Vinitaly, 21° Concorso Internazionale Packaging: “Etichetta dell’Anno 2017” vinto da Toscana IGT Vermentino “Giallo Paglia”

Categoria: Comunicazione, produzione e concorsi, Sponsorship, partnership, eventi e award

Il 1° marzo 2017 la giuria presieduta dalla direttrice di “Interni” Gilda Bojardi ha premiato come Etichetta dell’Anno 2017 l’etichetta del Giallo Paglia dell’azienda IL DRAGO E LA FORNACE riconoscendo a Valentina Cresti, designer del team Archirivolto e realizzatrice e ideatrice dell’etichetta, la sensibilità nel combinare, in modo nuovo ed efficace, creatività e rispetto per la tradizione.

Archirivolto Design, studio con alle spalle 30 anni di attività e con il suo headquarter nel cuore della campagna senese, è oggi anche un incubatore di realtà diverse ma interconnesse tra loro, che collaborano e si interfacciano quotidianamente. È da questo progetto che nasce “il Drago e la Fornace” giovane azienda che in pochi anni di attività ha già collezionato numerosi successi, tra i quali la medaglia d’oro per il vino Carbonaie (sangiovese in purezza, Super Tuscan) al Wine&Siena 2017, ed ora l’Etichetta dell’anno 2017 al Vinitaly.

Valentina Cresti, che collabora con Archirivolto dal 2009, è una designer che si occupa di diversi aspetti tra i quali il Label Design, e segue personalmente il progetto grafico per il Drago e la Fornace.

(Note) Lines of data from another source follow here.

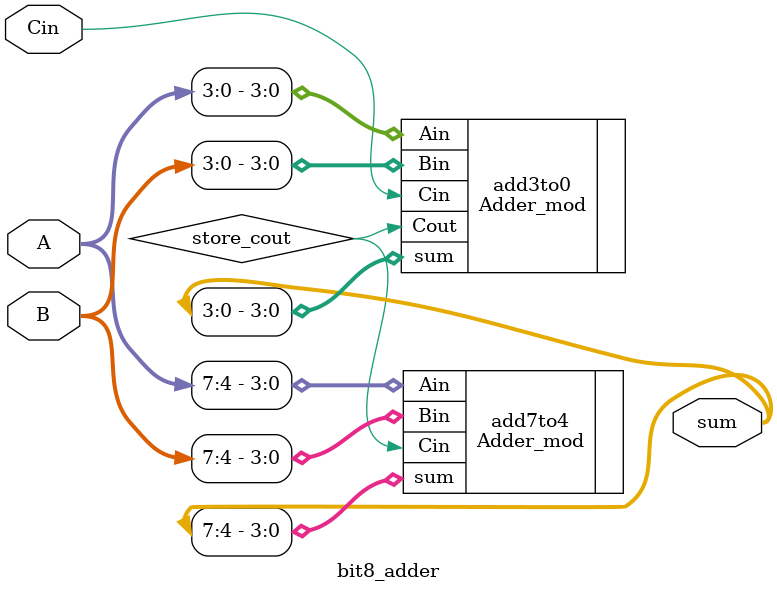
<source format=v>
`timescale 1ns / 1ps

module bit8_adder(  input [7:0] A, B,
                    input Cin,
                    output [7:0] sum     
                    );
                    
wire store_cout;

Adder_mod add3to0(  .Ain(A[3:0]), 
                    .Bin(B[3:0]), 
                    .Cin(Cin),
                    .sum(sum[3:0]),
                    .Cout(store_cout)   );

Adder_mod add7to4(  .Ain(A[7:4]), 
                    .Bin(B[7:4]),
                    .Cin(store_cout),
                    .sum(sum[7:4])    );

endmodule

</source>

“L’ambito del design, – dichiara Valentina – anche in uno studio storico come Archirivolto, si sviluppa e si estende in innumerevoli diramazioni. Così, quando è nato il progetto de “il Drago e la Fornace”, azienda per cui abbiamo disegnato il complesso delle nuove cantine – integrando le nuove strutture all’ambiente produttivo e naturale esistente – e curiamo tutta l’immagine coordinata, è stato interessante applicare le proprie competenze su un campo nuovo come quello del Label Design”.

Per il Giallo Paglia, il vermentino che ha vinto all’International Packaging Competition di Vinitaly come “Etichetta dell’anno 2017”, Valentina racconta: “volevo ottenere un’etichetta riconoscibile in mezzo ad altre mille, mettere un accento sulla freschezza sensoriale del prodotto: ecco quindi che delle gocce lucide irregolari, a ricordare le gocce di vino, prendono i colori dei fiori e dei frutti tropicali percepiti nella degustazione, intervallati dall’oro del sole che bagna la maremma toscana, da cui proviene questo vino”.